Agee must rank as one of the unluckiest writers in American literature. He spent three years writing the book, which documents the lives of sharecroppers in the southern US, and it's a masterpiece. Evans's photography is clear-sighted and humane; Agee's writing is frank, stylish, opinionated and, by most accounts, honest. His description of the lives of the rural poor in one of the greatest economic disasters in modern history should have made him a household name - but Let Us Now Praise Famous Men was published in 1939, the same year as John Steinbeck's great dustbowl novel The Grapes of Wrath. It had no chance.
The book went out of print in 1948, having sold just over 1,000 copies. Agee also published poems, novels, and wrote screenplays, including the script for John Huston's The African Queen and Charles Laughton's The Night of the Hunter, but he died a broken man in 1955, aged just 45. It was after this that his writing career really began to take off.
In 1958 Agee's posthumous novel A Death in the Family won the Pulitzer prize. A collection of his film criticism and screenplays was published to great acclaim. In 1960 Let Us Now Praise Famous Men was reissued and this time it was a hit. The new edition became a rallying book of the civil rights movement, especially around university campuses, and sold 60,000 copies.
What appeals most about the book is its anger. Agee had a compelling story to tell but he was aware of the risk that the story, rather than the real human suffering, would take centre stage. "Above all else," he says "in God's name don't think of it as Art.
"Every fury on earth has been absorbed in time, as art, or as religion, or as authority in one form or another. The deadliest blow the enemy of the human soul can strike is to do fury honor. Swift, Blake, Beethoven, Christ, Joyce, Kafka, name me one who has not been thus castrated. Official acceptance is the one unmistakable symptom that salvation is beaten again ..."

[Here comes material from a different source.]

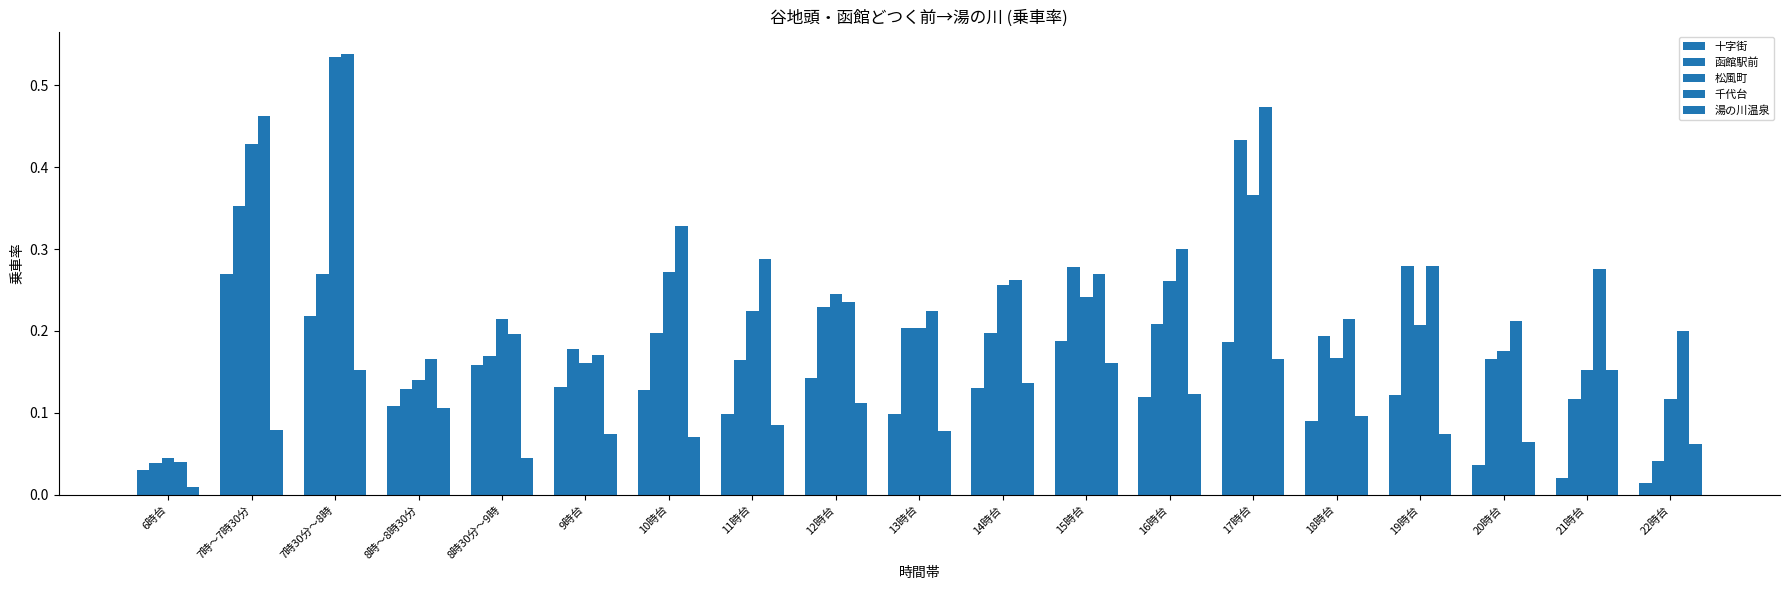

Between 10時台 and 12時台, which is larger?

12時台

The reality of what Agee and Evans recorded during their time among the sharecroppers is shocking. In 1936, many of them lived in former slave accommodation dating back 80 years or more. They had limited food and clothing, no sanitation and no education at a time when many Americans were buying cars and furnishing their new houses from glossy catalogues. Evans's photographs, which perfectly complement the detailed, descriptive prose, show a horse-drawn cart, a chair with no seat, a lined, exhausted face, and pale, dirty children, interposed with an image of a prosperous small town, its main street lined with shiny new cars and overhung with powerlines and telephone cables. The farmers seem to belong to a much earlier time.
Compared with this, Steinbeck and his redemption fantasies seem almost obscene. Let Us Now Praise Famous Men is an altogether tougher, less compromising book. While Steinbeck understood the need for an appealing story, Agee ploughed on with his unflinching eye and almost Melvillean fixation on detail. Ultimately they were both right, of course, but while Steinbeck remains the most famous of the two men, it is Agee whose book now seems the more modern and the more urgent.